◆ Data provided ◆
◆ ◆ ◆ ◆

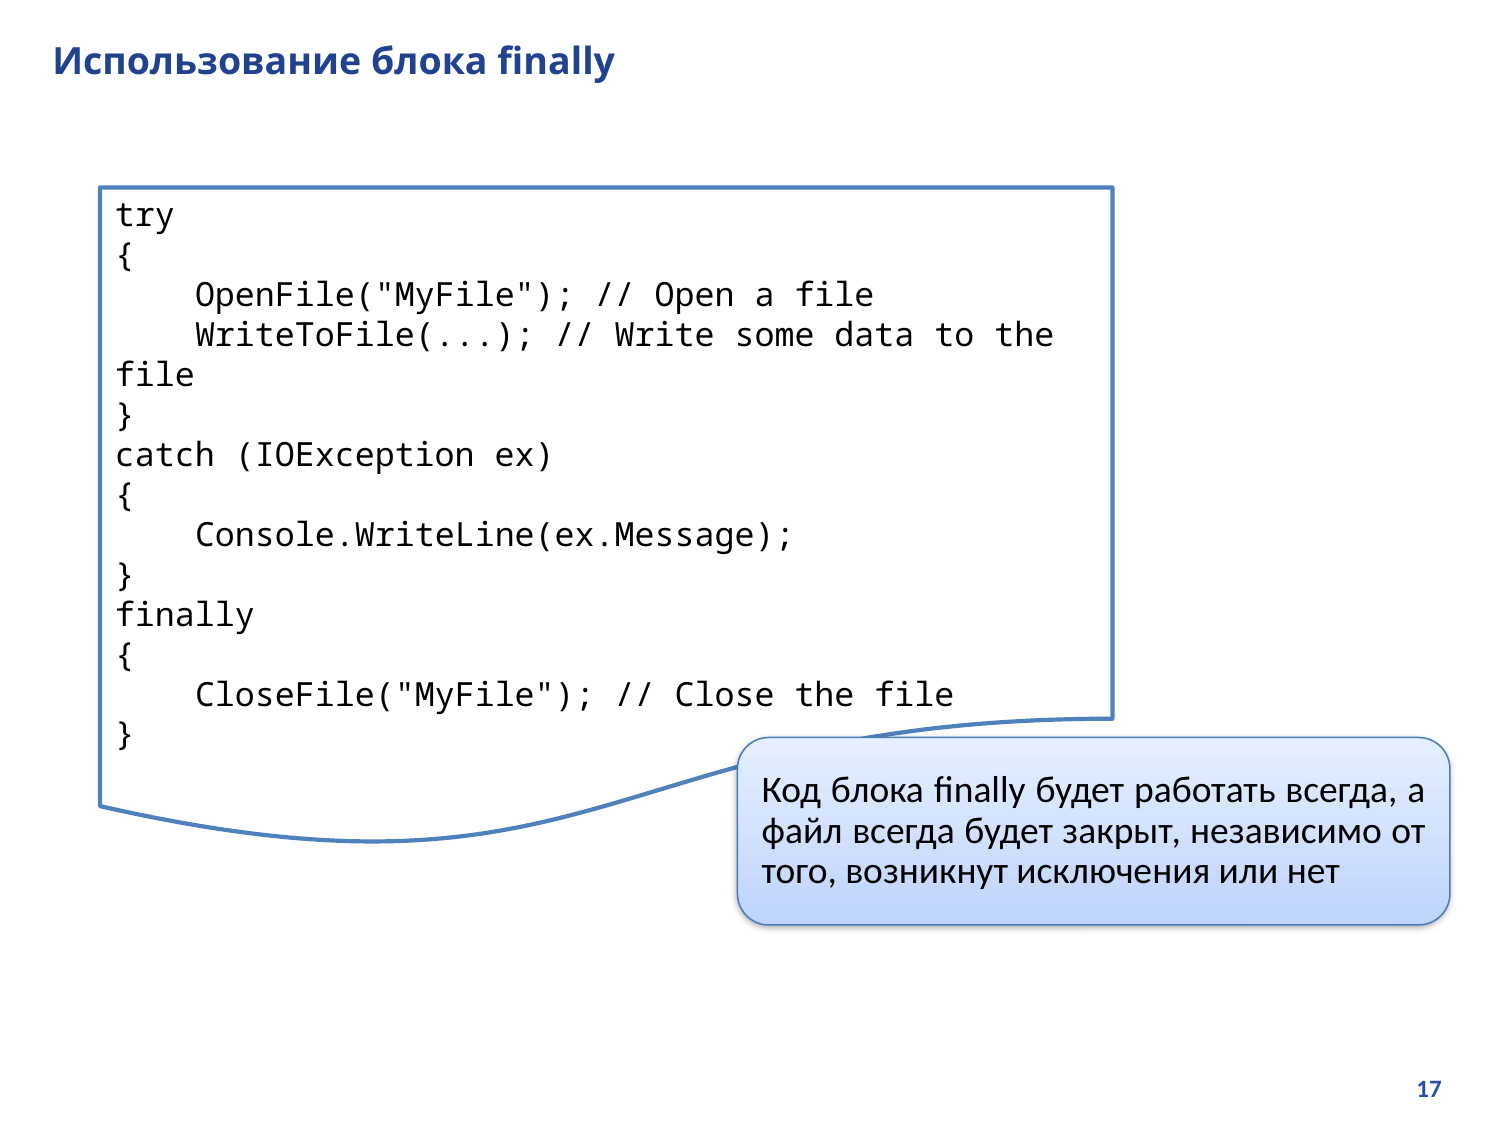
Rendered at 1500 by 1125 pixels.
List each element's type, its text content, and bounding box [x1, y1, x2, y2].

text_box Код блока finally будет работать всегда, а файл всегда будет закрыт, независимо от того, возникнут исключения или нет [736, 736, 1451, 926]
title Использование блока finally [36, 29, 1469, 90]
text_box try { OpenFile("MyFile"); // Open a file WriteToFile(...); // Write some data to the file } catch (IOException ex) { Console.WriteLine(ex.Message); } finally { CloseFile("MyFile"); // Close the file } [97, 185, 1115, 844]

◆ ◆ ◆ ◆

◆ Task goal ◆
Every line of the data above is to be set down word for word, with the pictures left out.

◆ Answer ◆
Rendered at 1500 by 1125 pixels.
List each element's type, its text content, and bounding box [x1, y1, x2, y2].

text_box Код блока finally будет работать всегда, а файл всегда будет закрыт, независимо от того, возникнут исключения или нет [736, 736, 1451, 926]
title Использование блока finally [36, 29, 1469, 90]
text_box try { OpenFile("MyFile"); // Open a file WriteToFile(...); // Write some data to the file } catch (IOException ex) { Console.WriteLine(ex.Message); } finally { CloseFile("MyFile"); // Close the file } [97, 185, 1115, 844]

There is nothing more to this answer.